Inversão de valores

Após a tosca tentativa de transformar o projeto das dez medidas contra a corrupção em mordaça contra autoridades investigativas, mais de 180 deputados federais apresentaram em plenário, no dia 30 de maio, um pedido para instalação de Comissão Parlamentar de Inquérito contra supostos abusos da operação Lava-Jato, que desde março de 2014 tem aterrorizado figurões do mundo empresarial e político.

Face à péssima repercussão na opinião pública, alguns parlamentares tentaram, em atitude ridícula, se fazerem de mal informados para retirar suas assinaturas. Isto, obviamente, não diminui a nódoa e a vergonha de investigados (e até condenados), de modo tão atrevido e sem pejo, tentarem investigar os investigadores.

Na condição de advogado e baiano, sou admirador de Rui Barbosa.
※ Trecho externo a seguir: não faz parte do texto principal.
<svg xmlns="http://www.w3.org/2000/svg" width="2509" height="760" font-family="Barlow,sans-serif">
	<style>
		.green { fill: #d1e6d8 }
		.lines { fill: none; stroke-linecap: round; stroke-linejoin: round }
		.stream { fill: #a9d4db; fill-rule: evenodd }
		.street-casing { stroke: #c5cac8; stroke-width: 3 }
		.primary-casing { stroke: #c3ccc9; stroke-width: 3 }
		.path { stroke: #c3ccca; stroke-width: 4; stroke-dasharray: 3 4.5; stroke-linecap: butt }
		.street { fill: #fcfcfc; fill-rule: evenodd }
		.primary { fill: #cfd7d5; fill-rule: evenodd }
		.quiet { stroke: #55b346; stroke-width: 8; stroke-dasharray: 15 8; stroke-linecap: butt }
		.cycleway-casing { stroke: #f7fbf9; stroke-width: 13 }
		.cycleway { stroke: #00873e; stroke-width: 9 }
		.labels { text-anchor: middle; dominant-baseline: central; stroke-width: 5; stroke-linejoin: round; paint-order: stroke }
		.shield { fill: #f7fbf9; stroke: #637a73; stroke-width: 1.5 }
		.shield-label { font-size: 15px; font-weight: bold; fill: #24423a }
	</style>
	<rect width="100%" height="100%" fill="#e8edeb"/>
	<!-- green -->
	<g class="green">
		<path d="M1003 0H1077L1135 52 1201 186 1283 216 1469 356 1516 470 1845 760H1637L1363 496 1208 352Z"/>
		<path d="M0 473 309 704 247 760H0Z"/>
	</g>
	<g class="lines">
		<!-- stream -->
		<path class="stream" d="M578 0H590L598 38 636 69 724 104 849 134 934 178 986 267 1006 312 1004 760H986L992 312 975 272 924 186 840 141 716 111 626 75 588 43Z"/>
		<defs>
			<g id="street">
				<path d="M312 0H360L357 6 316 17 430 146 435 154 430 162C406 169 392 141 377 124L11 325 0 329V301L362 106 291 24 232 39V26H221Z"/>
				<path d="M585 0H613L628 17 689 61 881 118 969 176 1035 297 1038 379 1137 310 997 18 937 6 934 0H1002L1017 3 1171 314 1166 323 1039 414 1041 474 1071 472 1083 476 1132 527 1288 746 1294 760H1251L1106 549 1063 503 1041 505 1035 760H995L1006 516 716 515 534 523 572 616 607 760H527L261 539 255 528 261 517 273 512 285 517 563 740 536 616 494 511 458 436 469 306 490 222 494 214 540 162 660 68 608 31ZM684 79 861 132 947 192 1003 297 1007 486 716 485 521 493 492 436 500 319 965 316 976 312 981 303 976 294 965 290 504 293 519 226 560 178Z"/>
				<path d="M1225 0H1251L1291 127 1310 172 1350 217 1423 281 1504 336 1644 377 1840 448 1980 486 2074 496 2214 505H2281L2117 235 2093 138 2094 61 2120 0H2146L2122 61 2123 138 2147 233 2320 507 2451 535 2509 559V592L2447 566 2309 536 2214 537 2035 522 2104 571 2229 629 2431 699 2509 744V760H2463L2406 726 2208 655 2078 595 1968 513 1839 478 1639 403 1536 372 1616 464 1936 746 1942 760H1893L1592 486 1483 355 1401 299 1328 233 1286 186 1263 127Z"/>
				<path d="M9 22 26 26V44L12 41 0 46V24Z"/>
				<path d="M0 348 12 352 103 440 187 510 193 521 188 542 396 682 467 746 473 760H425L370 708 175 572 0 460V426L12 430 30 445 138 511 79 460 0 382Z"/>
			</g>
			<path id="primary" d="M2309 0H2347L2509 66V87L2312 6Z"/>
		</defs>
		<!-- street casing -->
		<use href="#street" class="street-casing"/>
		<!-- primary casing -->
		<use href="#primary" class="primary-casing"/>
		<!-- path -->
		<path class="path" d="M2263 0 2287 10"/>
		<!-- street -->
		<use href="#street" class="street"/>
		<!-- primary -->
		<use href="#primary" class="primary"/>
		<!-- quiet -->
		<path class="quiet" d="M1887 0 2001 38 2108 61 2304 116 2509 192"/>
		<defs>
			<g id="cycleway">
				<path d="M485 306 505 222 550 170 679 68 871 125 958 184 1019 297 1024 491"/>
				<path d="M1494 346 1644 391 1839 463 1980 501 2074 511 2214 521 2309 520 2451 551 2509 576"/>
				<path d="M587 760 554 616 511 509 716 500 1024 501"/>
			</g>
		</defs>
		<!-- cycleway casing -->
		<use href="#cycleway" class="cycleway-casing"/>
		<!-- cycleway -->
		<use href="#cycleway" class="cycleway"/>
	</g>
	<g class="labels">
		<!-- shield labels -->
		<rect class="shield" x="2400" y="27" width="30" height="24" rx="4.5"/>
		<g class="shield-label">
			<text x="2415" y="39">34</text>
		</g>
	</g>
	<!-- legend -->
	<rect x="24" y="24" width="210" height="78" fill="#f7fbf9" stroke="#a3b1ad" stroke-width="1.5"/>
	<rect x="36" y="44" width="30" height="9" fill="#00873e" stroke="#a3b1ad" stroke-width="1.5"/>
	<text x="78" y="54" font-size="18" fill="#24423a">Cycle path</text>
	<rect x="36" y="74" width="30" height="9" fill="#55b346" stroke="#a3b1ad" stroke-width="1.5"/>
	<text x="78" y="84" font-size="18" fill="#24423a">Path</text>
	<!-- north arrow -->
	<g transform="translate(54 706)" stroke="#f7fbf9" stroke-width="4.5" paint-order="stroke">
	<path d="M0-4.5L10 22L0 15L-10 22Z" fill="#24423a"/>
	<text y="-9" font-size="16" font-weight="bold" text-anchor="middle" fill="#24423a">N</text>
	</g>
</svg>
De acordo com ele, por pior que seja a acusação, todos devem ser detentores do direito de defesa adequada, segundo os meios processuais. Porém, tal direito não justifica que notórios e odiosos bandidos virem coitados, enquanto, na contramão da moralidade, pais de famílias, trabalhadores e empresários de bem são tratados como bandidos.

Esta malfadada inversão de valores não se restringe aos crimes denominados do “colarinho branco”,como a corrupção e os desvios de verbas públicas, objetos da Lava-Jato. Ela se revela, também, na permissividade diante dos crimes de roubo, estupro e latrocínio, onde, de modo errôneo e exagerado, alguns parlamentares e entidades específicas tentam retratar o policial como um cruel criminoso e o bandido como uma vítima da sociedade.
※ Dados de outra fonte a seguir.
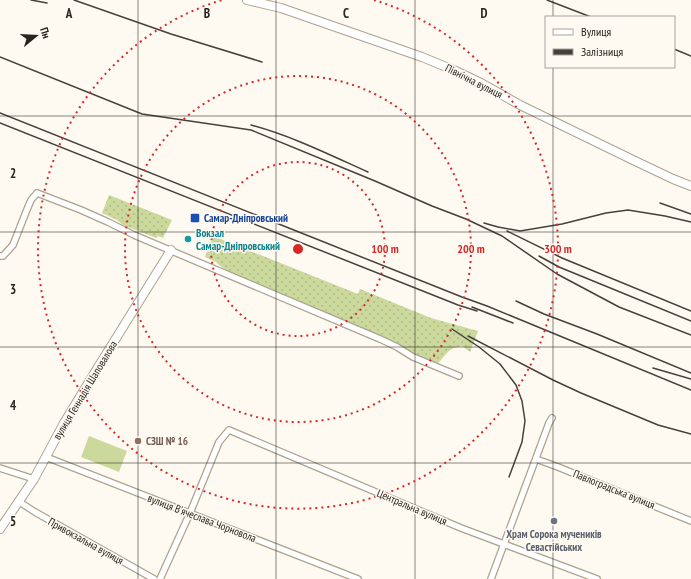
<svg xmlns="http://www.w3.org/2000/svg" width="691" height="579" viewBox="0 0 691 579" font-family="'PT Sans Narrow',sans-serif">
  <defs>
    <pattern id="grass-dots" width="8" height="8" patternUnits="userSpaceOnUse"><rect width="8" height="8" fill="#cbd99d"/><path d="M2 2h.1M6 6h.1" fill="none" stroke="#aeba87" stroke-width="1.8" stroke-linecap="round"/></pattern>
  </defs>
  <rect width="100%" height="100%" fill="#fefaf2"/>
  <g fill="url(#grass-dots)">
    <path d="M109,195l63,25 -9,18 -5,-2 -2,2 -33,-13 -6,-5 -15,-7z"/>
    <path d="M213,236l145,58 2,-5 71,29 47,13 -8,21 -8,-6c-4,1 -10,2 -13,5 -5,4 -7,9 -12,13l-18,-6 -19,-13 -106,-46 -64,-26 -11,-8 -3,-3 -11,-5z"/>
  </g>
  <path fill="#cbd99d" d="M89,436l38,15 -8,21 -38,-15z"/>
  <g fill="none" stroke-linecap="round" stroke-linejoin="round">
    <g stroke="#ada28f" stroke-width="8">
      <g id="street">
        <path d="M0,256h3l10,-11 13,-33 5,-12 6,-7 44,17 27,12 26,13 246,104 17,8 16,10 46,19"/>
        <path d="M46,457l312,122"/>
        <path d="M536,459l22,8 133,54"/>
        <path d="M0,468l34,11"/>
        <path d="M18,501l17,11 119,67"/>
        <path d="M160,579l30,-66 29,-71 10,-12 232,98 136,51"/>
        <path d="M491,579l58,-156 3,-5"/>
      </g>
    </g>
    <g stroke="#ada28f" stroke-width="10">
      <g id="secondary">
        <path d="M247,0l34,8 141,49 34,14 25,12 39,22 113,55 40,19 18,7"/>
        <path d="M0,529l34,-50 30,-56 31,-51 76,-122"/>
      </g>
    </g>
    <use href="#street" stroke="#fff" stroke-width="5.5"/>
    <use href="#secondary" stroke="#fff" stroke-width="8"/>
    <g stroke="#45413a" stroke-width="1.5">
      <path d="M31,0l16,3"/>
      <path d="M74,0l97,34 91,28"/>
      <path d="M547,0l44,17"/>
      <path d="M674,49l17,7"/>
      <path d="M0,57l142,57 109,16 124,51 57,25 34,13 36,17 55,38 62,33 72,28"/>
      <path d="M0,113l462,184 25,9 204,84"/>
      <path d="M0,123l458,182 19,6"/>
      <path d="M251,125c41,11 79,30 117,47"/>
      <path d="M660,203l31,11"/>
      <path d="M484,223l14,4 22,4 42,-7 44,-11 22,-3 37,6 26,6"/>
      <path d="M507,231l55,27 129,53"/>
      <path d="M539,256l20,11 132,54"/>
      <path d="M516,301l28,13 53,20 94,39"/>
      <path d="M472,307l41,16"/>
      <path d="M452,329l27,18 21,17 16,21 6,16 3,20 -3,21 -13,35"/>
      <path d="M468,336l85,44 28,13 77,32 33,9"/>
      <path d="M653,368l38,11"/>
    </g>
  </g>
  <path fill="none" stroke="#28241d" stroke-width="1" stroke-opacity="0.55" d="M138,0v579M276,0v579M415,0v579M553,0v17M553,67v512M0,116h691M0,232h691M0,347h691M0,463h691"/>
  <g fill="none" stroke="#d62828" stroke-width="2" stroke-dasharray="2 4">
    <circle cx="298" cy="249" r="87"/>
    <circle cx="298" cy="249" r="173"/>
    <path d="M374 0A260 260 0 1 1 222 0"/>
  </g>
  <rect fill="#1a4fb4" stroke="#fefaf2" stroke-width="1.5" x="190" y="213" width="10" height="10" rx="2"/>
  <circle fill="#0f9aa8" stroke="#fefaf2" stroke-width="1.5" cx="188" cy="239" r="4"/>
  <circle fill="#8d6e63" stroke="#fefaf2" stroke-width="1.5" cx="138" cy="441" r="4"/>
  <circle fill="#6b7280" stroke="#fefaf2" stroke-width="1.5" cx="554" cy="521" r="4"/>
  <g text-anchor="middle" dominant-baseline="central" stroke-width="3" stroke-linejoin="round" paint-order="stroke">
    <g font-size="11" fill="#28241d" stroke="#fefaf2">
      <text transform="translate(474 81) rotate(27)">Північна вулиця</text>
      <text transform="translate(85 390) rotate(-59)">вулиця Геннадія Шаповалова</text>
      <text transform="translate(614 489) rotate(22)">Павлоградська вулиця</text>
      <text transform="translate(412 507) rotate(23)">Центральна вулиця</text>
      <text transform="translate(202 518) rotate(21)">вулиця В'ячеслава Чорновола</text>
      <text transform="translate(86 541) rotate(29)">Привокзальна вулиця</text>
    </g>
    <g font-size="11" font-weight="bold" fill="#164399" stroke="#fefaf2" text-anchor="start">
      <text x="204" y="218">Самар-Дніпровський</text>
    </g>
    <g font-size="11" font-weight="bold" fill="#0d838f" stroke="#fefaf2" text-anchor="start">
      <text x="196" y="233">Вокзал<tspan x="196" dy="13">Самар-Дніпровський</tspan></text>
    </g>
    <g font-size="11" font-weight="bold" fill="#785e54" stroke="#fefaf2" text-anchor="start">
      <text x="146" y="441">СЗШ № 16</text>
    </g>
    <g font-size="11" font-weight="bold" fill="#5b616d" stroke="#fefaf2">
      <text x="554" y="534">Храм Сорока мучеників<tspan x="554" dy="13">Севастійських</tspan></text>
    </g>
  </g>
  <g font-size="13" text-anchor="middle" font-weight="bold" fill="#28241d" stroke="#fefaf2" stroke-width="3" stroke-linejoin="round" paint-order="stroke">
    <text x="69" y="18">A</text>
    <text x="207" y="18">B</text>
    <text x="346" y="18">C</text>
    <text x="484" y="18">D</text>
    <text x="13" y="178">2</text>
    <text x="13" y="294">3</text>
    <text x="13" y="410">4</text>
    <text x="13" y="526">5</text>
  </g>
  <circle cx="298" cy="249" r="6" fill="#d62828" stroke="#fefaf2" stroke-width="2"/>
  <g font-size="12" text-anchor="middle" font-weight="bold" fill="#d62828" stroke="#fefaf2" stroke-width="3" stroke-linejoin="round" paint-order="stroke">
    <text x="385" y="253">100 m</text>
    <text x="471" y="253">200 m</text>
    <text x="558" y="253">300 m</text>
  </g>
  <rect x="545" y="16" width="130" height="52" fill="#fefaf2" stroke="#a8a49d"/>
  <rect x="553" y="29" width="20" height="6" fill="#ffffff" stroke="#a8a49d"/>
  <text x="581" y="36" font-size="12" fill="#28241d">Вулиця</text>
  <rect x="553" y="49" width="20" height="6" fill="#45413a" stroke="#a8a49d"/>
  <text x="581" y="56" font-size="12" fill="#28241d">Залізниця</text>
  <g transform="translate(36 36) rotate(72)" stroke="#fefaf2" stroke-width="3" paint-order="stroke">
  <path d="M0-3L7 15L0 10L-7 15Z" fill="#28241d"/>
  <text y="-6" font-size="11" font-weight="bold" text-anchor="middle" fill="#28241d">Пн</text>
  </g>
</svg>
Sem sombra de dúvida, os esperados investimentos eficientes na educação, na criação de postos de trabalho, no esporte e na arte serão fundamentais para diminuir os índices de criminalidade. Porém, sendo tais resultados normalmente produzidos no médio prazo, o momento agora, é de não retrocedermos, sob qualquer justificativa oportunista, nos avanços democráticos de, preservando-se os direitos constitucionais, aplicar penas, prender e impedir a ação de meliantes de qualquer vertente política ou classe econômica.

Novamente sobas lições do saudoso mestre Rui Barbosa, a sociedade civil e a opinião pública não podem permitir que a injustiça, junto à indecente impunidade,levem os bons cidadãos brasileiros a terem “vergonha de ser honestos”.